Cytomegalovirus Disease in Renal Allograft Recipients

Abstract
Renal transplant recipients (59) with overt CMV [cytomegalovirus] disease were treated between Oct. 1, 1977-Nov. 15, 1978. In 141 consecutive transplant patients, the incidence of overt CMV disease was 31%. Most patients (90%) developed clinical manifestations of CMV disease within 4 mo. of transplantation and it was during this time period that overt CMV disease was associated with a significantly increased incidence of transplant nephrectomy and death.
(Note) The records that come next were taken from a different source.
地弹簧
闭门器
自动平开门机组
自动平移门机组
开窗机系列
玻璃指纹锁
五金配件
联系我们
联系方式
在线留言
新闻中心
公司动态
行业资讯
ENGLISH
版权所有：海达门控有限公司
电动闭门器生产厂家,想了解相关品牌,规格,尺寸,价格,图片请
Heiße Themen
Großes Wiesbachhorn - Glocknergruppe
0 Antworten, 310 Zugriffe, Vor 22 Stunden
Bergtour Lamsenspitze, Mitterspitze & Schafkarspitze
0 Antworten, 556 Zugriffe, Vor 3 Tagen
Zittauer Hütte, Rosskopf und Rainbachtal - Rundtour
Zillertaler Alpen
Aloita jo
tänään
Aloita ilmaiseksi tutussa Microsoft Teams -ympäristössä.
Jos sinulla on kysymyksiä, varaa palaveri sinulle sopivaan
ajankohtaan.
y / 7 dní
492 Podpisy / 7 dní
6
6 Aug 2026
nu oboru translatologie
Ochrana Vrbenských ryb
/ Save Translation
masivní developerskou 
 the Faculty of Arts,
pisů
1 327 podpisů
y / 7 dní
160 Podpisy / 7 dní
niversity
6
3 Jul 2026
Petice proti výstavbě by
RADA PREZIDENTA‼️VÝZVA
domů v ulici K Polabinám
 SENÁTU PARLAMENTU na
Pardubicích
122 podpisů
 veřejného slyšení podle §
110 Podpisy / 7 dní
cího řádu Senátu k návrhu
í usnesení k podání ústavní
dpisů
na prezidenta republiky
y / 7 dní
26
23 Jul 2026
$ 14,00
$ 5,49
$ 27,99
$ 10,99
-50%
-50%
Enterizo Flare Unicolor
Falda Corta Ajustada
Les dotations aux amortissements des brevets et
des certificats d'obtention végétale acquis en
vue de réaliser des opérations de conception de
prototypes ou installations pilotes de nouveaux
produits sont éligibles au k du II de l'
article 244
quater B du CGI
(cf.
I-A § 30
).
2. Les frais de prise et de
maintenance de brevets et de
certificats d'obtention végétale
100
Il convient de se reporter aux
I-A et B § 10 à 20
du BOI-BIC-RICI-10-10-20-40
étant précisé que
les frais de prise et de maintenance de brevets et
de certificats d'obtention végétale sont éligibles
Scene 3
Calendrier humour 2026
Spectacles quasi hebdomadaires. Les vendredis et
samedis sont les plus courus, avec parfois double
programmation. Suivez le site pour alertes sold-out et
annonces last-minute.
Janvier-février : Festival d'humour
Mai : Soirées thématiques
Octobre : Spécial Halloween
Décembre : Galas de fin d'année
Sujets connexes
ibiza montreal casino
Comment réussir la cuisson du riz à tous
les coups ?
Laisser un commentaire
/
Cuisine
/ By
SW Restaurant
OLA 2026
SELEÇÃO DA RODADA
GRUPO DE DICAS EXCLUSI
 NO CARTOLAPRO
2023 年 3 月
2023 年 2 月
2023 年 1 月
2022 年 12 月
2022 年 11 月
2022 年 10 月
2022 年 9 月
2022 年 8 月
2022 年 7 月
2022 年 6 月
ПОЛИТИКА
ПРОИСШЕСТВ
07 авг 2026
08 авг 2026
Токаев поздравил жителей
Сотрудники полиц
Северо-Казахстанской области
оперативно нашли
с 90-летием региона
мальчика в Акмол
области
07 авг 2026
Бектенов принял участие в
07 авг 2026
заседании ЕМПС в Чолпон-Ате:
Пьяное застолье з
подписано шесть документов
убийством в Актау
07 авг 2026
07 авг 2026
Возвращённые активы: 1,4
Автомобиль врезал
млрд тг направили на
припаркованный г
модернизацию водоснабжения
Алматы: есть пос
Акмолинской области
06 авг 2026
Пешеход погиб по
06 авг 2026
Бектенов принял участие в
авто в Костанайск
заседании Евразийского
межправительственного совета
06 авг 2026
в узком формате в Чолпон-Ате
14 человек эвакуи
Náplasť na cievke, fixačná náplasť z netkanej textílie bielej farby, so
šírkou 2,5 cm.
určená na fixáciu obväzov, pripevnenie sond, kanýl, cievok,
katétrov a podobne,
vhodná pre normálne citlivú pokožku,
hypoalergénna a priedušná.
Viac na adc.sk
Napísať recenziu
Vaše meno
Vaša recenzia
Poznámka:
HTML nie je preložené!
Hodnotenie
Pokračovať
Fever was the most common presenting symptom (95% of patients) and overt CMV disease was the single most common cause of fever in all hospitalized transplant recipients. Prolonged fever, diffuse pulmonary infiltrates, gastrointestinal bleeding, pancreatitis, transplant nephrectomy and development of other systemic infections were clinical features used to categorize patients according to disease severity. A number of these features were significantly associated with the diagnosis of overt CMV disease. Twelve patients (20%) developed lethal CMV disease characterized by the presence of most of these features, 6 (10%) had severe disease, 9 (15%) had disease of moderate severity and 32 patients (54%) had mild CMV disease with fever being essentially their only clinical finding. Development of secondary systemic infection was most ominous and occurred before death in 10 of the 12 patients with lethal CMV disease. The only patients to die with serious bacterial, fungal or protozoan infection during this study had concomitant overt CMV disease. Abnormal liver function tests and leukopenia were common and the degree of abnormality correlated with the severity of CMV disease. Of the multiple factors analyzed for their influence on the risk of developing overt CMV disease, several factors related to the kidney donor (the relationship of the donor to the recipient, HLA matching and CMV serology) appeared to be most important.